Protocol implementations should generally consider data which fails to validate against the Lexicon to be entirely invalid, and should not try to repair or do partial processing on the individual piece of data.

Unexpected fields in data which otherwise conforms to the Lexicon should be ignored. When doing schema validation, they should be treated at worst as warnings. This is necessary to allow evolution of the schema by the controlling authority, and to be robust in the case of out-of-date Lexicons.

Third parties can technically insert any additional fields they want in to data. This is not the recommended way to extend applications, but it is not specifically disallowed. One danger with this is that the Lexicon may be updated to include fields with the same field names but different types, which would make existing data invalid.

Usage and Implementation Guidelines

It should be possible to translate Lexicon schemas to JSON Schema or OpenAPI and use tools and libraries from those ecosystems to work with atproto data in JSON format.

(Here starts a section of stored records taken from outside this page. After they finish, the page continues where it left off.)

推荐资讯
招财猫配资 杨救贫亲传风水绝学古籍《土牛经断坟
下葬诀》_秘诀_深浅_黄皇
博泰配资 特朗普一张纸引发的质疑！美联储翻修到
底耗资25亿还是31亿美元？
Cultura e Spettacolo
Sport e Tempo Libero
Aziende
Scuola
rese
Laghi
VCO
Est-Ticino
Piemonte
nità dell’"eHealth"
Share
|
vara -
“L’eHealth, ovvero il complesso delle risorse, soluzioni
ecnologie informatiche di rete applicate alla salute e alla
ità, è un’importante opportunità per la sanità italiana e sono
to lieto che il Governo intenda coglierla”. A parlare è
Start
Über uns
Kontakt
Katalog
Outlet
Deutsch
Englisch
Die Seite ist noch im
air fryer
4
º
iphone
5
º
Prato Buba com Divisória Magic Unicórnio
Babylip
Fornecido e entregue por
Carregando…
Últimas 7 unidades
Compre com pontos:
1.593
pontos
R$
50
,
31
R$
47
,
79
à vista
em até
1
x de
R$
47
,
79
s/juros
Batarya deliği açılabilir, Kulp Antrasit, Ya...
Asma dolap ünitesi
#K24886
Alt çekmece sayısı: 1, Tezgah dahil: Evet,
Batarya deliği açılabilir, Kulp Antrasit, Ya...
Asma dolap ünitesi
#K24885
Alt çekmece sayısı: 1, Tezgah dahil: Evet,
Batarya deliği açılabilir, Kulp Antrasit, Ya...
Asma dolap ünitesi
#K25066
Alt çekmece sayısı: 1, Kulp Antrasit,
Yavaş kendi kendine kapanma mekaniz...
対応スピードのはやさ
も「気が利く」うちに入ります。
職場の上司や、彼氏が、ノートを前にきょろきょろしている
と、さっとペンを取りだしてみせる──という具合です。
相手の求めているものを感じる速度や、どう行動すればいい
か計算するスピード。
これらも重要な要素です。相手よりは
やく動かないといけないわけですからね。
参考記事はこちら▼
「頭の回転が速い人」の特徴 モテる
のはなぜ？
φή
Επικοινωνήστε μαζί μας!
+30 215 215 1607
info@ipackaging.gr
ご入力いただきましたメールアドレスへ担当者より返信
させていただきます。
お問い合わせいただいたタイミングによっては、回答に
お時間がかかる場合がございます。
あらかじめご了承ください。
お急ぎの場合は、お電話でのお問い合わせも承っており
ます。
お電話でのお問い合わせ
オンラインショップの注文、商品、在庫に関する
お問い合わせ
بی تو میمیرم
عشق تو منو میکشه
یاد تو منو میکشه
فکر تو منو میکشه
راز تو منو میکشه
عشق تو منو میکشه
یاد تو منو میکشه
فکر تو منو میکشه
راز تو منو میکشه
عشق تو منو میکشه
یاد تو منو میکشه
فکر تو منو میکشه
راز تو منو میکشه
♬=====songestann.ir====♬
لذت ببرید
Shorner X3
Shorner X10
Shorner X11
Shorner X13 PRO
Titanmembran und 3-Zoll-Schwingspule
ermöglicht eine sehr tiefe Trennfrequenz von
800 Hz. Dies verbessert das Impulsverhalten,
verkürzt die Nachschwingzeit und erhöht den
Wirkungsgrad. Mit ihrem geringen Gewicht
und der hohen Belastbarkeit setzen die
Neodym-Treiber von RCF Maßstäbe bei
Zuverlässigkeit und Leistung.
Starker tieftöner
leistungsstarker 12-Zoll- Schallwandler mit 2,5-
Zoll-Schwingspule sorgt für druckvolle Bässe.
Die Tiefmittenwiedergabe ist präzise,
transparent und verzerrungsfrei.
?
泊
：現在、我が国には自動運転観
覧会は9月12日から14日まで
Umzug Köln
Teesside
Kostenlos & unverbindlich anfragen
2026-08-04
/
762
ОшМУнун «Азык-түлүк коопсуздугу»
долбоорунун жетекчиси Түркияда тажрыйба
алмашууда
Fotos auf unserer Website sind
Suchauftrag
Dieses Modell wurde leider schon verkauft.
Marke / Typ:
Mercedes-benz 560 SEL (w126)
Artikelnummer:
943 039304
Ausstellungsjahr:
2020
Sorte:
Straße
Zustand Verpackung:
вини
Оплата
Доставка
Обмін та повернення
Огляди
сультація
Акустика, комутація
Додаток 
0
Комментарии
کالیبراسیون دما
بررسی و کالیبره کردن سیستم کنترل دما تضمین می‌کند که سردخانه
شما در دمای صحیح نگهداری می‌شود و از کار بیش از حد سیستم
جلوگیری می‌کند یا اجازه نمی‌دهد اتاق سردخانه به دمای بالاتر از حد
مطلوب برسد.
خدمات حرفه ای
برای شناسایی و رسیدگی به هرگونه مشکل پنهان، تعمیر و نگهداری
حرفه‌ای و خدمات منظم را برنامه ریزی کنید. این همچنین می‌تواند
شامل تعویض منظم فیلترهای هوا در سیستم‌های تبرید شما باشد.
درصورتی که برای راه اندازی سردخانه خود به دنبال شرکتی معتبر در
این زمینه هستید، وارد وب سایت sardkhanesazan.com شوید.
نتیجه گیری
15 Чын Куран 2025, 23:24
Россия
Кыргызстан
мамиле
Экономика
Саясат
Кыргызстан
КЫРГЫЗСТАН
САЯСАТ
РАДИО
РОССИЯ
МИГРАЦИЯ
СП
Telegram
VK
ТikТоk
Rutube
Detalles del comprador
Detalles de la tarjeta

Implementations which serialize and deserialize data from JSON or CBOR in to structures derived from specific Lexicons should be aware of the risk of "clobbering" unexpected fields. For example, if a Lexicon is updated to add a new (optional) field, old implementations would not be aware of that field, and might accidentally strip the data when de-serializing and then re-serializing. Depending on the context, one way to avoid this problem is to retain any "extra" fields, or to pass-through the original data object instead of re-serializing it.

Possible Future Changes

The validation rules for unexpected additional fields may change. For example, a mechanism for Lexicons to indicate that the schema is "closed" and unexpected fields are not allowed, or a convention around field name prefixes (x-) to indicate unofficial extension.